In the years since, I've yearned for that simplicity and ease, the intuitive improvisational tone. I've studied the latest mass-market RPGs and delved into the small press, indie published games looking for that echo from the past. I've earned a reputation at my FLGS, to the point that I was actually used as a barometer for how soon they'd need to reorder 4e - the fact that I bought the books and was pleased with them was a signal that they would need a lot more copies. Still, the Perfect Game never seemed to appear (although I'm pretty sure that Savage Worlds is a reeeeaaaaally good stand-in).
Having read through a good deal of the archives here ad Grognardia, and having kept up with the blog with reasonable regularity, I'm finally able to see exactly what's going on here. Even though my first gaming experience was decidedly new-school, the Basic rulebooks communicated what old school meant well enough that I was doing it naturally without ever realizing it was a whole different style of play. Now I can see what the missing element was and I think I can see how to recapture it. It's very freeing.
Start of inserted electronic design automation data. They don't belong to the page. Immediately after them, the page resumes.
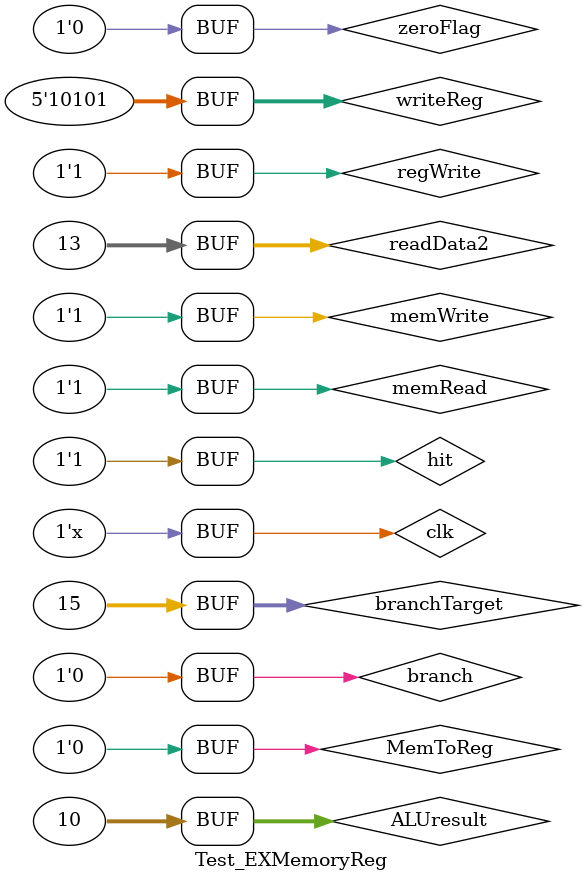
<source format=v>
`timescale 1ns / 1ps


module Test_EXMemoryReg;

	// Inputs
	reg clk;
	reg hit;
	reg zeroFlag;
	reg memRead;
	reg memWrite;
	reg branch;
	reg regWrite;
	reg MemToReg;
	reg [31:0] branchTarget;
	reg [31:0] ALUresult;
	reg [31:0] readData2;
	reg [4:0] writeReg;

	// Outputs
	wire zeroFlagOut;
	wire memReadOut;
	wire memWriteOut;
	wire branchOut;
	wire regWriteOut;
	wire MemToRegOut;
	wire [31:0] branchTargetOut;
	wire [31:0] ALUresultOut;
	wire [31:0] readData2Out;
	wire [4:0] writeRegOut;
	wire hitOut;

	// Instantiate the Unit Under Test (UUT)
	EXMemoryReg uut (
		.clk(clk), 
		.hit(hit), 
		.zeroFlag(zeroFlag), 
		.memRead(memRead), 
		.memWrite(memWrite), 
		.branch(branch), 
		.regWrite(regWrite), 
		.MemToReg(MemToReg), 
		.branchTarget(branchTarget), 
		.ALUresult(ALUresult), 
		.readData2(readData2), 
		.writeReg(writeReg), 
		.zeroFlagOut(zeroFlagOut), 
		.memReadOut(memReadOut), 
		.memWriteOut(memWriteOut), 
		.branchOut(branchOut), 
		.regWriteOut(regWriteOut), 
		.MemToRegOut(MemToRegOut), 
		.branchTargetOut(branchTargetOut), 
		.ALUresultOut(ALUresultOut), 
		.readData2Out(readData2Out), 
		.writeRegOut(writeRegOut), 
		.hitOut(hitOut)
	);
	always # 250 clk = ~clk;
	initial begin
		clk = 0;
		hit = 0;
		branchTarget = 32'b0000_0000_0000_0000_0000_0000_0000_0111; // 7
		zeroFlag 	 = 0;
		ALUresult 	 = 32'b0000_0000_0000_0000_0000_0000_0000_0101; // 5
		readData2  = 32'b0000_0000_0000_0000_0000_0000_0000_1001; // 9
		writeReg     = 5'b10010;
		memRead      = 0;
		memWrite     = 1;
		branch       = 1;
		regWrite     = 0;
		MemToReg     = 1;

		#500;
		
		hit = 1;
		branchTarget = 32'b0000_0000_0000_0000_0000_0000_0000_1111; // 15
		zeroFlag     = 0;
		ALUresult    = 32'b0000_0000_0000_0000_0000_0000_0000_1010; // 10
		readData2  = 32'b0000_0000_0000_0000_0000_0000_0000_1101; // 13
		writeReg     = 5'b10101;
		memRead      = 1;
		memWrite     = 1;
		branch       = 0;
		regWrite     = 1;
		MemToReg     = 0;
        
	end
      
endmodule


</source>
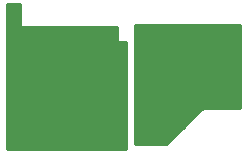
<source format=gbp>
G75*
%MOIN*%
%OFA0B0*%
%FSLAX25Y25*%
%IPPOS*%
%LPD*%
%AMOC8*
5,1,8,0,0,1.08239X$1,22.5*
%
%ADD10C,0.01600*%
D10*
X0047000Y0061500D02*
X0050000Y0061500D01*
X0050000Y0026500D01*
X0011000Y0026500D01*
X0011000Y0074000D01*
X0014500Y0074000D01*
X0014500Y0066500D01*
X0047000Y0066500D01*
X0047000Y0061500D01*
X0050000Y0027175D02*
X0011000Y0027175D01*
X0011000Y0028773D02*
X0050000Y0028773D01*
X0050000Y0030372D02*
X0011000Y0030372D01*
X0011000Y0031970D02*
X0050000Y0031970D01*
X0050000Y0033569D02*
X0011000Y0033569D01*
X0011000Y0035167D02*
X0050000Y0035167D01*
X0050000Y0036766D02*
X0011000Y0036766D01*
X0011000Y0038364D02*
X0050000Y0038364D01*
X0050000Y0039963D02*
X0011000Y0039963D01*
X0011000Y0041561D02*
X0050000Y0041561D01*
X0050000Y0043160D02*
X0011000Y0043160D01*
X0011000Y0044758D02*
X0050000Y0044758D01*
X0050000Y0046357D02*
X0011000Y0046357D01*
X0011000Y0047955D02*
X0050000Y0047955D01*
X0050000Y0049554D02*
X0011000Y0049554D01*
X0011000Y0051152D02*
X0050000Y0051152D01*
X0050000Y0052751D02*
X0011000Y0052751D01*
X0011000Y0054349D02*
X0050000Y0054349D01*
X0050000Y0055948D02*
X0011000Y0055948D01*
X0011000Y0057546D02*
X0050000Y0057546D01*
X0050000Y0059145D02*
X0011000Y0059145D01*
X0011000Y0060743D02*
X0050000Y0060743D01*
X0047000Y0062342D02*
X0011000Y0062342D01*
X0011000Y0063940D02*
X0047000Y0063940D01*
X0047000Y0065539D02*
X0011000Y0065539D01*
X0011000Y0067137D02*
X0014500Y0067137D01*
X0014500Y0068736D02*
X0011000Y0068736D01*
X0011000Y0070334D02*
X0014500Y0070334D01*
X0014500Y0071933D02*
X0011000Y0071933D01*
X0011000Y0073532D02*
X0014500Y0073532D01*
X0053500Y0067000D02*
X0053500Y0028000D01*
X0063500Y0028000D01*
X0071500Y0036000D01*
X0075500Y0040000D01*
X0088000Y0040000D01*
X0088000Y0067000D01*
X0054000Y0067000D01*
X0053500Y0067000D01*
X0053500Y0028773D02*
X0064273Y0028773D01*
X0065872Y0030372D02*
X0053500Y0030372D01*
X0053500Y0031970D02*
X0067470Y0031970D01*
X0069069Y0033569D02*
X0053500Y0033569D01*
X0053500Y0035167D02*
X0070667Y0035167D01*
X0072266Y0036766D02*
X0053500Y0036766D01*
X0053500Y0038364D02*
X0073864Y0038364D01*
X0075463Y0039963D02*
X0053500Y0039963D01*
X0053500Y0041561D02*
X0088000Y0041561D01*
X0088000Y0043160D02*
X0053500Y0043160D01*
X0053500Y0044758D02*
X0088000Y0044758D01*
X0088000Y0046357D02*
X0053500Y0046357D01*
X0053500Y0047955D02*
X0088000Y0047955D01*
X0088000Y0049554D02*
X0053500Y0049554D01*
X0053500Y0051152D02*
X0088000Y0051152D01*
X0088000Y0052751D02*
X0053500Y0052751D01*
X0053500Y0054349D02*
X0088000Y0054349D01*
X0088000Y0055948D02*
X0053500Y0055948D01*
X0053500Y0057546D02*
X0088000Y0057546D01*
X0088000Y0059145D02*
X0053500Y0059145D01*
X0053500Y0060743D02*
X0088000Y0060743D01*
X0088000Y0062342D02*
X0053500Y0062342D01*
X0053500Y0063940D02*
X0088000Y0063940D01*
X0088000Y0065539D02*
X0053500Y0065539D01*
M02*

</source>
So thank you, Jamie Mal. Whatever else this blog may accomplish for you and your much-looked-for renaissance, you've given me a doorway to reclaim something of the magic of my youth - something which I hope I can share with my current players - and that's invaluable.
(That said, I'll argue to my last breath that your approach to clerics is anathema to a properly pulpy S&S atmosphere, but let's pick that up some other time, shall we?)
(And for the record, I'm totally joshing you about the clerics thing. It's actually driving some musings of my own about what I have liked and disliked about the class since I first started.)